OBRAL KONSESI TAMBANG IBARAT REDISTRIBUSI KEKUASAAN


OBRAL KONSESI TAMBANG IBARAT REDISTRIBUSI KEKUASAAN

Amalia Elok Mustikasari

Kontributor Suara Inqilabi 

 

Presiden RI Joko Widodo resmi memberikan Wilayah Izin Usaha Pertambangan Khusus (WIUPK) kepada organisasi kemasyarakatan (ormas) keagamaan. Tak tanggung-tanggung, pemberian WIUPK kepada ormas keagamaan ini disebut sebagai pemberian WIUPK secara Prioritas. Hal ini diatur dalam Peraturan Pemerintah (PP) No.25 tahun 2024 tentang Perubahan atas Peraturan Pemerintah Nomor 96 tahun 2021 tentang Pelaksanaan Kegiatan Usaha Pertambangan Mineral dan Batu Bara. Adapun WIUPK yang diberikan kepada ormas keagamaan merupakan wilayah eks Perjanjian Karya Pengusahaan Pertambangan Batu Bara (PKP2B). (CNBC Indonesia, 31-5-2024)

Hampir 5 juta hektar lahan telah diubah menjadi kawasan pertambangan batubara, dengan setidaknya hampir 2 juta hektarnya berada di kawasan hutan, dan tren perusakan ini tidak akan segera menurun karena Kementerian Energi dan Sumber Daya Mineral sendiri terus mendorong peningkatan produksi batubara di Indonesia dari tahun ke tahun (2021: 609 juta ton; 2022: 618 juta ton; 2023: 625 juta ton; 2024: 628 juta ton). Panel antarpemerintah untuk perubahan iklim Perserikatan Bangsa-Bangsa (IPCC) mencatat bahwa batubara adalah bahan bakar fosil yang merupakan bahan bakar paling kotor, dan bertanggung jawab atas peningkatan 0,3 derajat celsius dari kenaikan suhu rata-rata global sebesar 1 derajat Celsius. Hal ini menjadikan batubara sebagai sumber kenaikan suhu global terbesar. Kontribusi batubara pada sektor energi juga membawa Indonesia menjadi penghasil emisi terbesar kesembilan di dunia dengan 600 juta ton CO2 dari sektor energi pada tahun 2021. Sehingga, dalam rangka memulihkan bumi, ormas keagamaan justru harus menolak menjadi pihak yang berkontribusi bagi krisis iklim yang dampaknya melintas ruang dan waktu.

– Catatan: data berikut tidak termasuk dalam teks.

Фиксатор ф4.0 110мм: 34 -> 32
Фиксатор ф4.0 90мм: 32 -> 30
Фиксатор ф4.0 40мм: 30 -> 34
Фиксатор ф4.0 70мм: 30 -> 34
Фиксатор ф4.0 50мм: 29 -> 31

Konsesi pertambangan batubara juga merupakan ancaman bagi budidaya agraris di Indonesia. Luasan tambang batubara dilaporkan mencakup 19% dari areal persawahan yang ada dan 23% lahan yang tersedia untuk budidaya padi baru. Hingga 15% kawasan yang diperuntukkan bagi budidaya perkebunan juga berisiko dibuka dan ditambang untuk produksi batubara, sehingga menimbulkan risiko terbesar bagi ketahanan pangan di masa mendatang. Dalam operasionalnya, tambang tak hanya melenyapkan ruang pangan dan air, serta berdampak pada terganggunya kesehatan, tetapi juga telah memicu kematian. Operasi pertambangan tersebut, telah meninggalkan lubang-lubang beracun. JATAM mencatat telah lebih dari delapan puluh ribu titik lubang tambang yang dibiarkan menganga tanpa rehabilitasi di Indonesia. Lubang-lubang tambang itu menjadi mesin pembunuh massal. Di Kalimantan Timur, misalnya, telah menelan korban tewas 49 orang, mayoritas anak-anak. Kasus-kasus ini dibiarkan begitu saja, tanpa penegakan hukum.

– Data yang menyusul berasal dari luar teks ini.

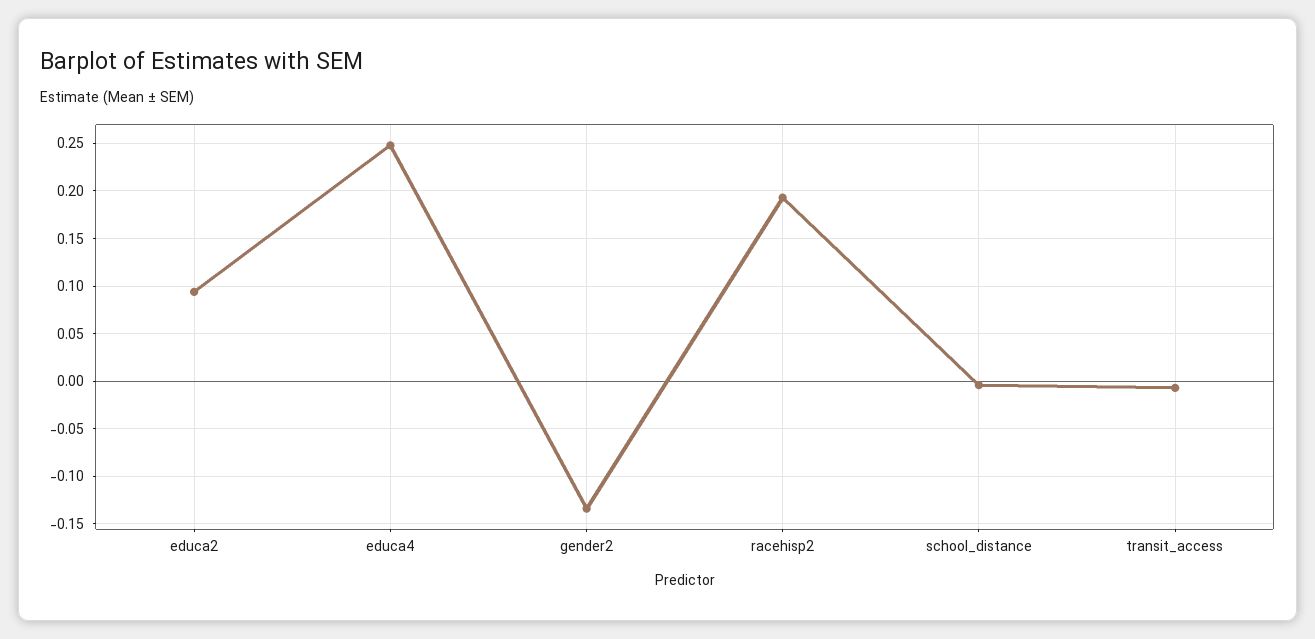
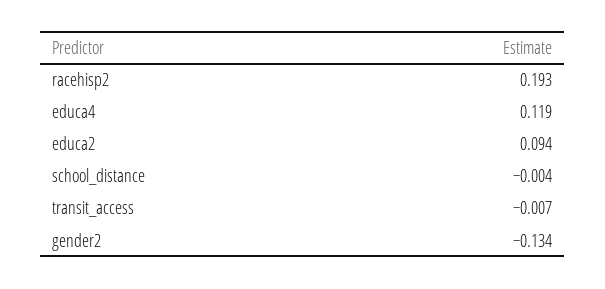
educa4: 0.25 -> 0.119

Berdasarkan data Konsorsium Pembaruan Agraria (KPA), sepanjang 2023, tambang menyebabkan 32 letusan konflik agraria di 127.525 hektar lahan dengan 48.622 keluarga dari 57 desa terdampak tambang. Dalam catatan WALHI sepanjang periode pemerintahan Presiden Joko Widodo telah ada 827 kasus kekerasan, intimidasi dan kriminalisasi yang dialami oleh rakyat. Sebagian besar dari kasus ini adalah pada wilayah-wilayah pertambangan. Pemberian izin tambang bagi ormas keagamaan justru akan membuat ormas-ormas ini nantinya berakhir bertikai dengan warga anggotanya sendiri. Sesuatu yang ironis bagi ormas keagamaan yang dibentuk untuk tujuan mulia penyebaran ajaran kebaikan jika harus berakhir menyebabkan konflik baik dengan masyarakat secara umum, lebih-lebih dengan warga anggotanya sendiri karena pemberian izin tambang.

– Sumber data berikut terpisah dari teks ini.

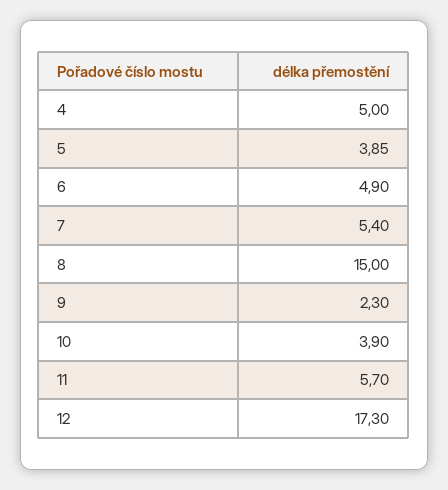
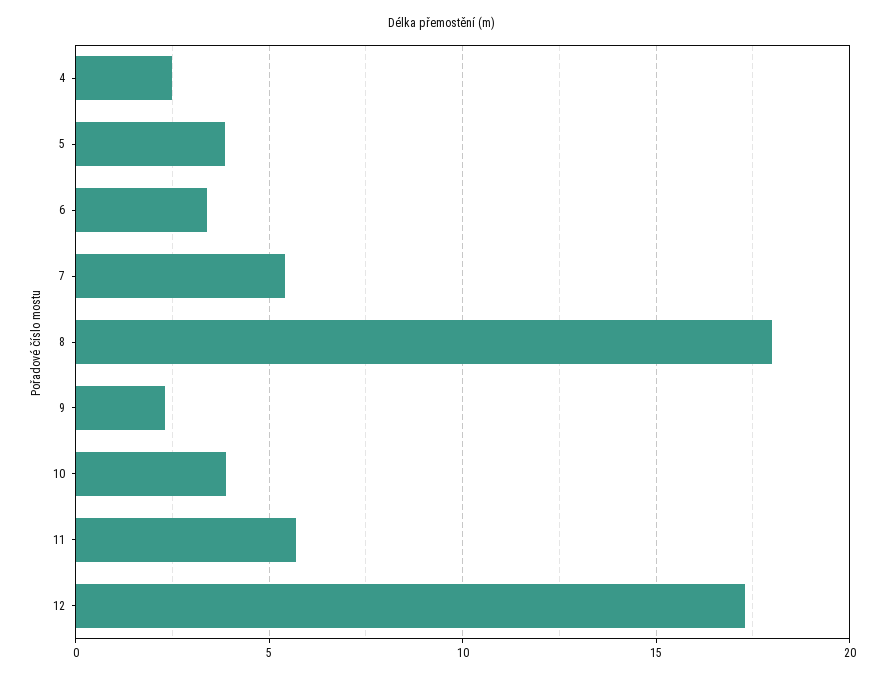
4: 5 -> 2.5
6: 4.9 -> 3.5
8: 15 -> 18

Pemberian prioritas IUPK kepada Ormas Keagamaan juga berisiko besar akan berakhir menjadi bancakan para pemain (pengusaha) tambang yang secara keahlian teknis dan tata niaga-nya telah memiliki pengalaman pada bisnis tambang. Kebutuhan kemampuan mobilisasi sumber daya untuk mendukung operasi teknis dalam bisnis tambang serta penguasaan terhadap tata niaga batubara bukanlah kemampuan yang sekarang dimiliki oleh ormas-ormas keagamaan, karena memang ormas keagamaan tidak dibentuk untuk tujuan bisnis tambang. Kekosongan kemampuan ini bisa menjadi celah bagi pemain lama bisnis tambang untuk mengambil alih operasi pertambangan dari IUPK yang diberikan prioritasnya kepada ormas keagamaan. Pada akhirnya ini hanya akan berakhir menjadi operasi bisnis tambang pada umumnya yang berisiko tinggi memicu kerusakan lingkungan dan pelanggaran hak asasi manusia, namun kali ini para pemain tambang yang mendapatkan keuntungan, dan ormas-ormas keagamaan yang mendapatkan getah dari lunturnya nama baik mereka akibat dampak yang ditimbulkan bisnis pertambangan.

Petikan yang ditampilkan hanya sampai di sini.